Novartis' outlook underscores the tension between strong growth from newer specialty medicines and the pressure from generics on older, high-revenue products. The company is maintaining shareholder returns through buybacks and a higher dividend while accepting a higher net debt position to support those actions and M&A activity.

Risks

  • Major patent expiries and subsequent generic competition that materially reduce revenues for legacy products - impacts pharmaceuticals and healthcare company revenues and investor returns.

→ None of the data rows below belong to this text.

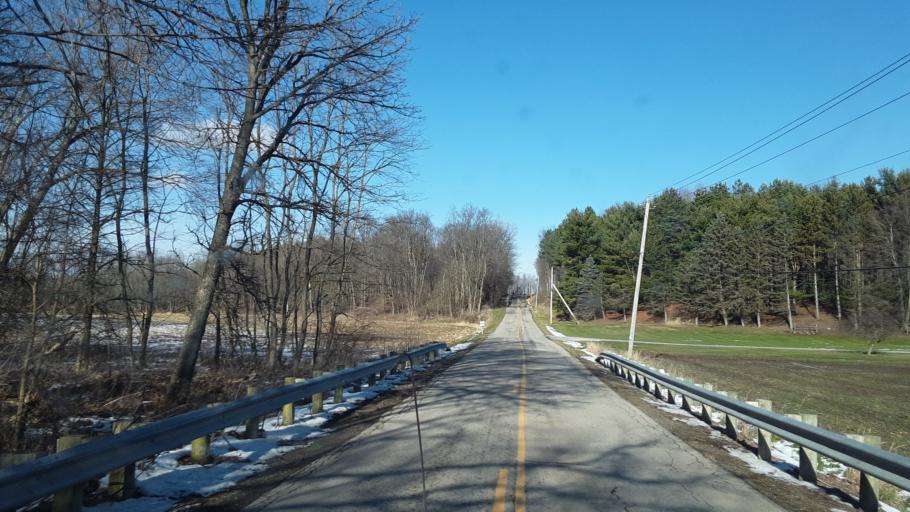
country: US
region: Ohio
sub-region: Richland County
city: Lincoln Heights
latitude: 40.8492
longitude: -82.4795
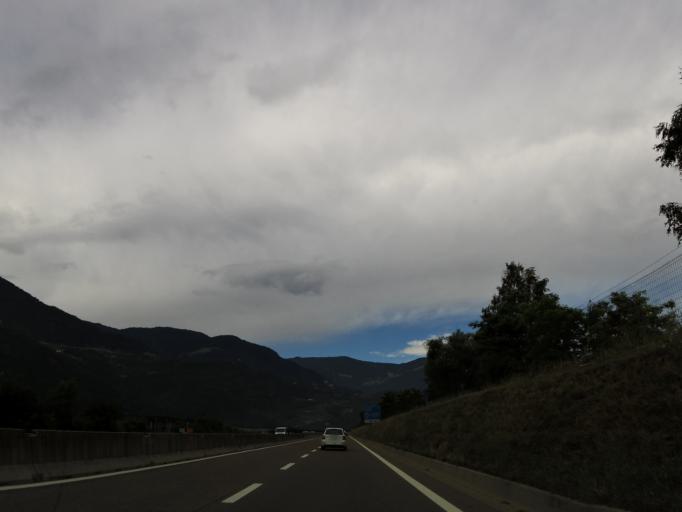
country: IT
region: Trentino-Alto Adige
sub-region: Bolzano
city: Gargazzone
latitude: 46.5697
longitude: 11.2063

  • Revenue deduction adjustments in the U.S. and ongoing generic erosion creating near-term pressure on quarterly sales growth - affects U.S. pharmaceutical market dynamics and company margins.
  • Rising net debt from share buybacks, dividend payments of $7.80 billion and $5.20 billion in merger and acquisition activity, which could constrain financial flexibility - relevant to corporate finance and capital markets.